*TASK STATEMENT*:
Pull every line containing the word "explozie" from the records.

*RECORDS PROVIDED*:
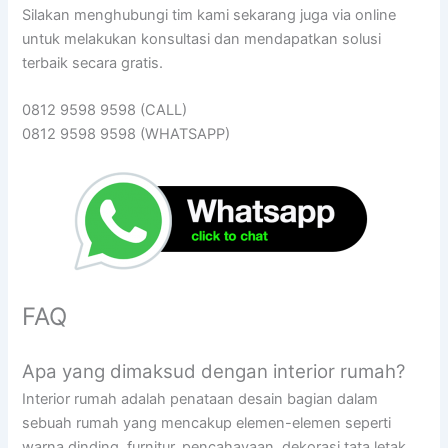
Silakan menghubungi tim kami sekarang juga via online
untuk melakukan konsultasi dan mendapatkan solusi
terbaik secara gratis.
0812 9598 9598 (CALL)
0812 9598 9598 (WHATSAPP)
FAQ
Apa yang dimaksud dengan interior rumah?
Interior rumah adalah penataan desain bagian dalam
sebuah rumah yang mencakup elemen-elemen seperti
warna dinding, furnitur, pencahayaan, dekorasi tata letak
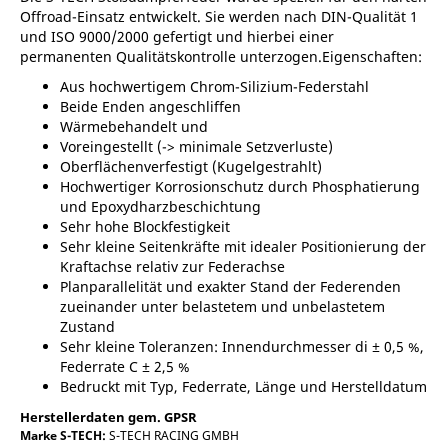
Offroad-Einsatz entwickelt. Sie werden nach DIN-Qualität 1
und ISO 9000/2000 gefertigt und hierbei einer
permanenten Qualitätskontrolle unterzogen.Eigenschaften:
Aus hochwertigem Chrom-Silizium-Federstahl
Beide Enden angeschliffen
Wärmebehandelt und
Voreingestellt (-> minimale Setzverluste)
Oberflächenverfestigt (Kugelgestrahlt)
Hochwertiger Korrosionschutz durch Phosphatierung
und Epoxydharzbeschichtung
Sehr hohe Blockfestigkeit
Sehr kleine Seitenkräfte mit idealer Positionierung der
Kraftachse relativ zur Federachse
Planparallelität und exakter Stand der Federenden
zueinander unter belastetem und unbelastetem
Zustand
Sehr kleine Toleranzen: Innendurchmesser di ± 0,5 %,
Federrate C ± 2,5 %
Bedruckt mit Typ, Federrate, Länge und Herstelldatum
Herstellerdaten gem. GPSR
Marke S-TECH:
S-TECH RACING GMBH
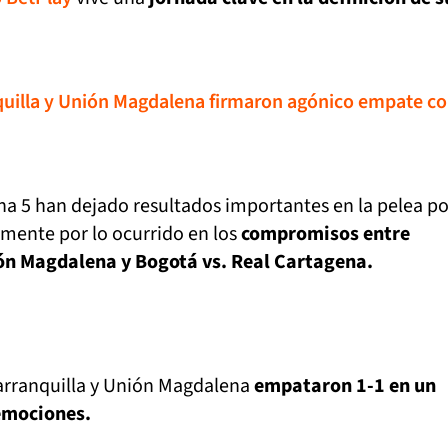
uilla y Unión Magdalena firmaron agónico empate c
cha 5 han dejado resultados importantes en la pelea po
lmente por lo ocurrido en los
compromisos entre
ión Magdalena y Bogotá vs. Real Cartagena.
Barranquilla y Unión Magdalena
empataron 1-1 en un
emociones.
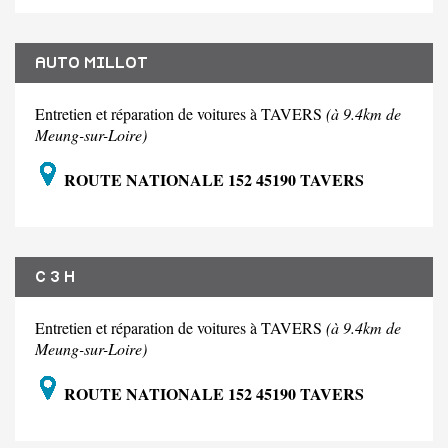
AUTO MILLOT
Entretien et réparation de voitures à TAVERS
(à 9.4km de
Meung-sur-Loire)
ROUTE NATIONALE 152 45190 TAVERS
C 3 H
Entretien et réparation de voitures à TAVERS
(à 9.4km de
Meung-sur-Loire)
ROUTE NATIONALE 152 45190 TAVERS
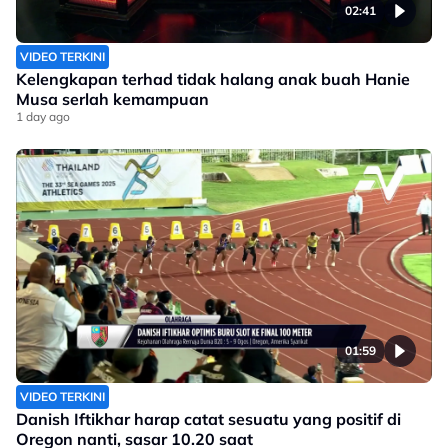
02:41
VIDEO TERKINI
Kelengkapan terhad tidak halang anak buah Hanie
Musa serlah kemampuan
1 day ago
01:59
VIDEO TERKINI
Danish Iftikhar harap catat sesuatu yang positif di
Oregon nanti, sasar 10.20 saat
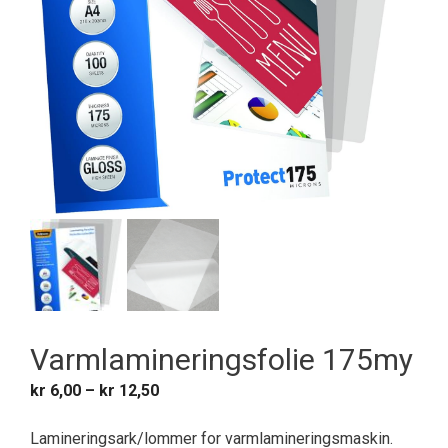
Varmlamineringsfolie 175my
Prisområde:
kr
6,00
–
kr
12,50
kr 6,00
til
Lamineringsark/lommer for varmlamineringsmaskin.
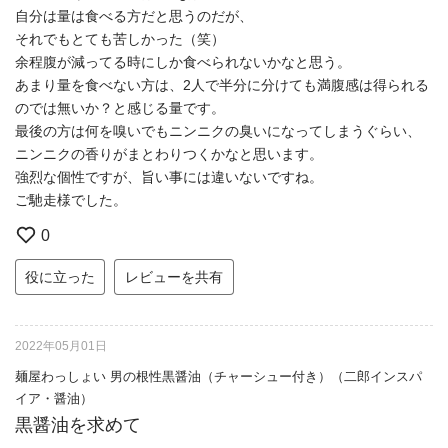
自分は量は食べる方だと思うのだが、
それでもとても苦しかった（笑）
余程腹が減ってる時にしか食べられないかなと思う。
あまり量を食べない方は、2人で半分に分けても満腹感は得られる
のでは無いか？と感じる量です。
最後の方は何を嗅いでもニンニクの臭いになってしまうぐらい、
ニンニクの香りがまとわりつくかなと思います。
強烈な個性ですが、旨い事には違いないですね。
ご馳走様でした。
0
役に立った
レビューを共有
2022年05月01日
麺屋わっしょい 男の根性黒醤油（チャーシュー付き）（二郎インスパ
イア・醤油）
黒醤油を求めて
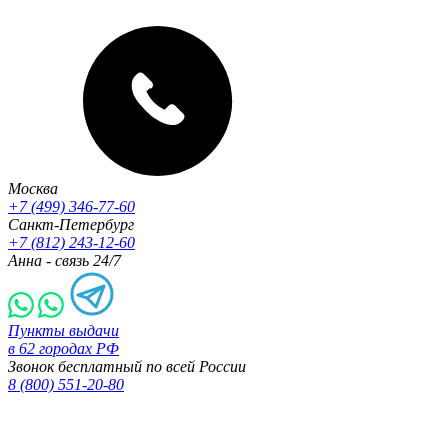
Москва
+7 (499) 346-77-60
Санкт-Петербург
+7 (812) 243-12-60
Анна - связь 24/7
Пункты выдачи
в 62 городах РФ
Звонок бесплатный по всей России
8 (800) 551-20-80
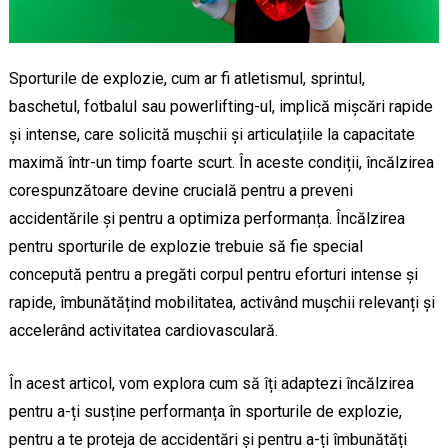
Sporturile de explozie, cum ar fi atletismul, sprintul,
baschetul, fotbalul sau powerlifting-ul, implică mișcări rapide
și intense, care solicită mușchii și articulațiile la capacitate
maximă într-un timp foarte scurt. În aceste condiții, încălzirea
corespunzătoare devine crucială pentru a preveni
accidentările și pentru a optimiza performanța. Încălzirea
pentru sporturile de explozie trebuie să fie special
concepută pentru a pregăti corpul pentru eforturi intense și
rapide, îmbunătățind mobilitatea, activând mușchii relevanți și
accelerând activitatea cardiovasculară.
În acest articol, vom explora cum să îți adaptezi încălzirea
pentru a-ți susține performanța în sporturile de explozie,
pentru a te proteja de accidentări și pentru a-ți îmbunătăți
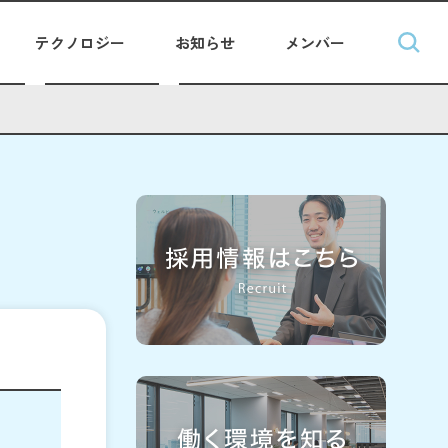
テクノロジー
お知らせ
メンバー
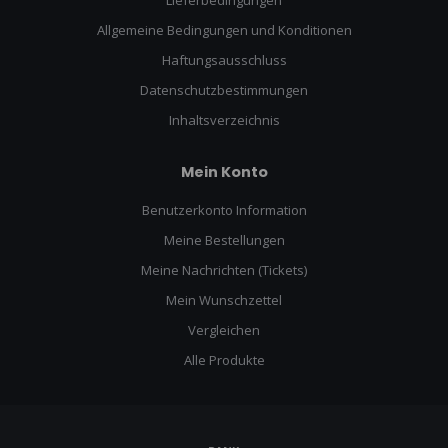
Lieferbedingungen
Allgemeine Bedingungen und Konditionen
Haftungsausschluss
Datenschutzbestimmungen
Inhaltsverzeichnis
Mein Konto
Benutzerkonto Information
Meine Bestellungen
Meine Nachrichten (Tickets)
Mein Wunschzettel
Vergleichen
Alle Produkte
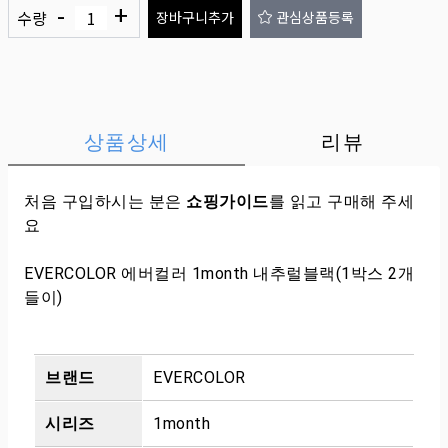
-
+
수량
장바구니추가
관심상품등록
상품상세
리뷰
처음 구입하시는 분은
쇼핑가이드
를 읽고 구매해 주세
요
EVERCOLOR 에버컬러 1month 내추럴블랙(1박스 2개
들이)
브랜드
EVERCOLOR
시리즈
1month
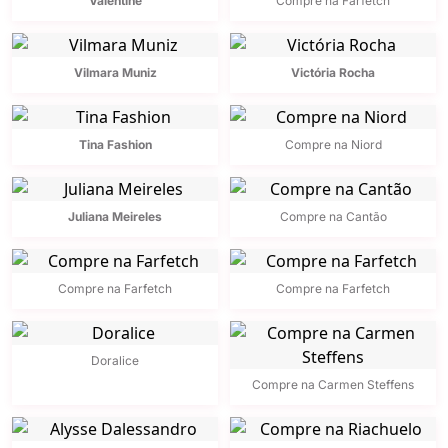
Valentine
Compre na Farfetch
Vilmara Muniz
Victória Rocha
Tina Fashion
Compre na Niord
Juliana Meireles
Compre na Cantão
Compre na Farfetch
Compre na Farfetch
Doralice
Compre na Carmen Steffens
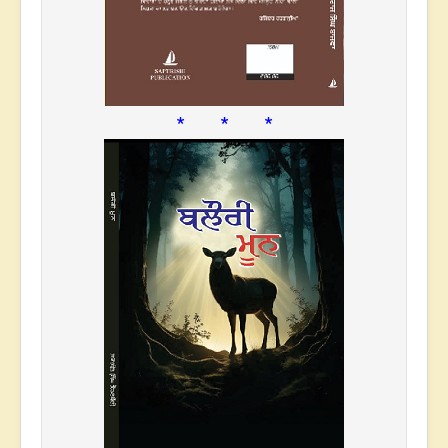
* * *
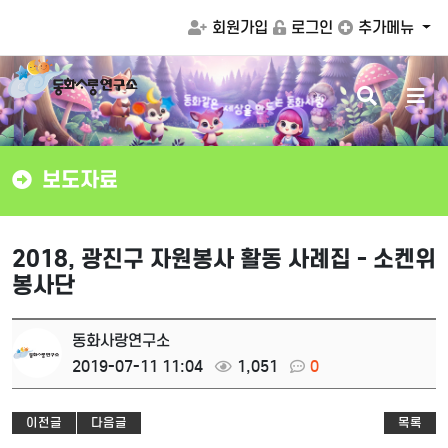
회원가입
로그인
추가메뉴
검
메
은
같
세
화
상
색
뉴
동
을
는
동
화
사
랑
만
드
버
버
튼
튼
보도자료
2018, 광진구 자원봉사 활동 사례집 - 소켄위
봉사단
동화사랑연구소
2019-07-11 11:04
1,051
0
이전글
다음글
목록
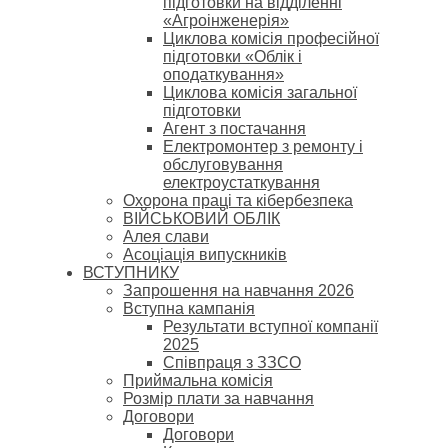
підготовки на відділенні
«Агроінженерія»
Циклова комісія професійної
підготовки «Облік і
оподаткування»
Циклова комісія загальної
підготовки
Агент з постачання
Електромонтер з ремонту і
обслуговування
електроустаткування
Охорона праці та кібербезпека
ВІЙСЬКОВИЙ ОБЛІК
Алея слави
Асоціація випускників
ВСТУПНИКУ
Запрошення на навчання 2026
Вступна кампанія
Результати вступної компанії
2025
Співпраця з ЗЗСО
Приймальна комісія
Розмір плати за навчання
Договори
Договори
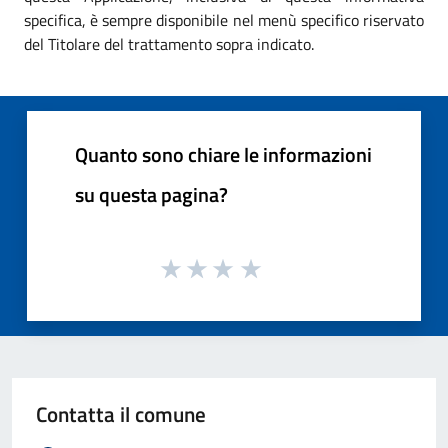
specifica, è sempre disponibile nel menù specifico riservato
del Titolare del trattamento sopra indicato.
Quanto sono chiare le informazioni
su questa pagina?
Contatta il comune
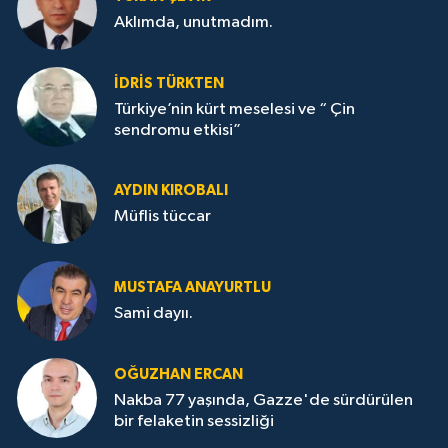
Aklımda, unutmadım.
İDRİS TÜRKTEN
Türkiye’nin kürt meselesi ve “ Çin
sendromu etkisi”
AYDIN KIROBALI
Müflis tüccar
MUSTAFA ANAYURTLU
Sami dayıı.
OĞUZHAN ERCAN
Nakba 77 yaşında, Gazze'de sürdürülen
bir felaketin sessizliği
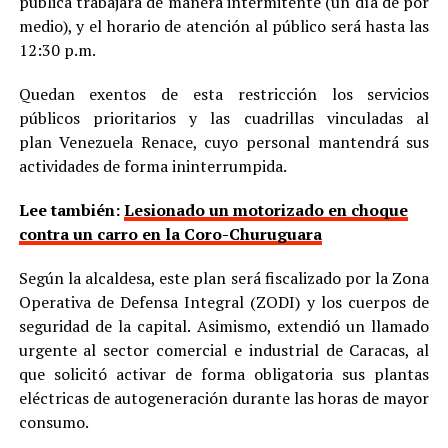
pública trabajará de manera intermitente (un día de por
medio), y el horario de atención al público será hasta las
12:30 p.m.
Quedan exentos de esta restricción los servicios
públicos prioritarios y las cuadrillas vinculadas al
plan Venezuela Renace, cuyo personal mantendrá sus
actividades de forma ininterrumpida.
Lee también:
Lesionado un motorizado en choque
contra un carro en la Coro-Churuguara
Según la alcaldesa, este plan será fiscalizado por la Zona
Operativa de Defensa Integral (ZODI) y los cuerpos de
seguridad de la capital. Asimismo, extendió un llamado
urgente al sector comercial e industrial de Caracas, al
que solicitó activar de forma obligatoria sus plantas
eléctricas de autogeneración durante las horas de mayor
consumo.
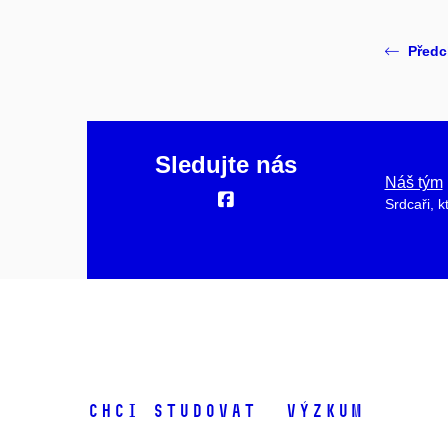
Předc
Sledujte nás
Náš tým
Srdcaři, k
Chci studovat
Výzkum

*COMPLETED EXERCISE*:
Sporturile de explozie, cum ar fi atletismul, sprintul,
pentru sporturile de explozie trebuie să fie special
pentru a-ți susține performanța în sporturile de explozie,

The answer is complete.